Iselin C E, Webster G D
Department of Surgery, Duke University Medical Center, Durham, North Carolina, USA.
J Urol. 1999 Aug;162(2):347-51.
As a result of pelvic fracture urethral distraction defects, urinary continence relies predominantly on intact bladder neck function. Hence, when cystoscopy and/or cystography reveals an open bladder neck before urethroplasty, the probability of postoperative urinary incontinence may be significant. Unresolved issues are the necessity, the timing and the type of bladder neck repair. We report the outcome of various therapeutic options in patients with pelvic fracture urethral distraction defects and open bladder neck. We also attempt to identify prognostic factors of incontinence before urethroplasty.
We retrospectively reviewed the records of 15 patients with a mean age of 30 years in whom an open bladder neck was identified before posterior urethroplasty between January 1981 and October 1997.
Of the 15 patients 6 were continent and 8 were incontinent postoperatively. One patient underwent artificial urethral sphincter implantation simultaneously with pelvic fracture urethral distraction defect repair and was dry postoperatively without sphincter activation. Average bladder neck and prostatic urethral opening on the cystourethrogram before urethroplasty was significantly longer in incontinent (1.68 cm.) than in continent (0.9 cm.) patients. Of the 8 patients who were incontinent 6 underwent bladder neck reconstruction, 1 artificial urinary sphincter and 1 periurethral collagen implant. Five patients with bladder neck reconstruction are totally continent and 1 requires 1 pad daily. The patient who underwent collagen implant requires 2 pads daily and the patient who received an artificial urethral sphincter has minor urge leakage.
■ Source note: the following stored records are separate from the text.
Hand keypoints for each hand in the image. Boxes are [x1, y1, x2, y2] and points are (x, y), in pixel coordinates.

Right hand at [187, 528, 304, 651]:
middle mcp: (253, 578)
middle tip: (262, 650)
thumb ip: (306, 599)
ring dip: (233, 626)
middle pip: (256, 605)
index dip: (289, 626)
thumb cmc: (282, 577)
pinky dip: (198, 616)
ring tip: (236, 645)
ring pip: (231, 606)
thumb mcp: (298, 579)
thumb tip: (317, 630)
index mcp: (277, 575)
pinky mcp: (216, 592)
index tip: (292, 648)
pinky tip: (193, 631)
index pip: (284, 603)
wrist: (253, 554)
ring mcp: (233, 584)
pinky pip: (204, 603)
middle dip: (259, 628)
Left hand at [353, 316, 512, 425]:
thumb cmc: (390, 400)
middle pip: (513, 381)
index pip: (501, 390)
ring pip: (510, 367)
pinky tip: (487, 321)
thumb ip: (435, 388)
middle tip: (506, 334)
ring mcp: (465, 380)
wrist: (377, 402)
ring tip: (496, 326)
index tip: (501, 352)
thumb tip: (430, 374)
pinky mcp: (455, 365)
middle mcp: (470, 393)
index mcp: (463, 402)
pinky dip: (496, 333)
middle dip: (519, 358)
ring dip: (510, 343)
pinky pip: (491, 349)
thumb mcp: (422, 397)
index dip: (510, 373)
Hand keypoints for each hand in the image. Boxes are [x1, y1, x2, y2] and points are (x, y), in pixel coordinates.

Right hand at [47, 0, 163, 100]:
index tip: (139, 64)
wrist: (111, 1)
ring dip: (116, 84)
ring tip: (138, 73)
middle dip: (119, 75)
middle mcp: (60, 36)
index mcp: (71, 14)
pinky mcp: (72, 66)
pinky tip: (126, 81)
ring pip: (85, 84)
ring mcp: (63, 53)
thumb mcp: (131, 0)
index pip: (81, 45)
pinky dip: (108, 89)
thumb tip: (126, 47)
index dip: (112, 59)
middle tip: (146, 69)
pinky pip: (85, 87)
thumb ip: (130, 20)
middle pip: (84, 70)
Open bladder neck before urethroplasty may herald postoperative incontinence which may be predicted by radiographic and cystoscopic features. Evaluation of the risk of postoperative incontinence may be valuable, and eventually guide the necessity and timing of anti-incontinence surgery, although our preference remains to manage the pelvic fracture urethral distraction defects and bladder neck problem sequentially. Bladder neck reconstruction provides good postoperative continence rates and is our technique of choice.
由于骨盆骨折导致尿道牵张缺损,尿失禁主要依赖于完整的膀胱颈功能。因此,当膀胱镜检查和/或膀胱造影显示在尿道成形术前膀胱颈开放时,术后尿失禁的可能性可能很大。尚未解决的问题是膀胱颈修复的必要性、时机和类型。我们报告了骨盆骨折尿道牵张缺损和膀胱颈开放患者的各种治疗选择的结果。我们还试图确定尿道成形术前尿失禁的预后因素。
我们回顾性分析了1981年1月至1997年10月期间15例平均年龄30岁的患者的记录,这些患者在进行后尿道成形术前被发现膀胱颈开放。
15例患者中,6例术后控尿,8例术后尿失禁。1例患者在骨盆骨折尿道牵张缺损修复的同时接受了人工尿道括约肌植入,术后未激活括约肌即保持干爽。尿道成形术前膀胱尿道造影显示,尿失禁患者的平均膀胱颈和前列腺尿道开口(1.68厘米)明显长于控尿患者(0.9厘米)。8例尿失禁患者中,6例接受了膀胱颈重建,1例接受了人工尿道括约肌植入,1例接受了尿道周围胶原植入。5例接受膀胱颈重建的患者完全控尿,1例每天需要1片尿垫。接受胶原植入的患者每天需要2片尿垫,接受人工尿道括约肌植入的患者有轻微的急迫性尿失禁。
尿道成形术前膀胱颈开放可能预示术后尿失禁,这可通过影像学和膀胱镜检查特征进行预测。评估术后尿失禁的风险可能很有价值,并最终指导抗尿失禁手术的必要性和时机,尽管我们的首选仍然是依次处理骨盆骨折尿道牵张缺损和膀胱颈问题。膀胱颈重建术后控尿率良好,是我们的首选技术。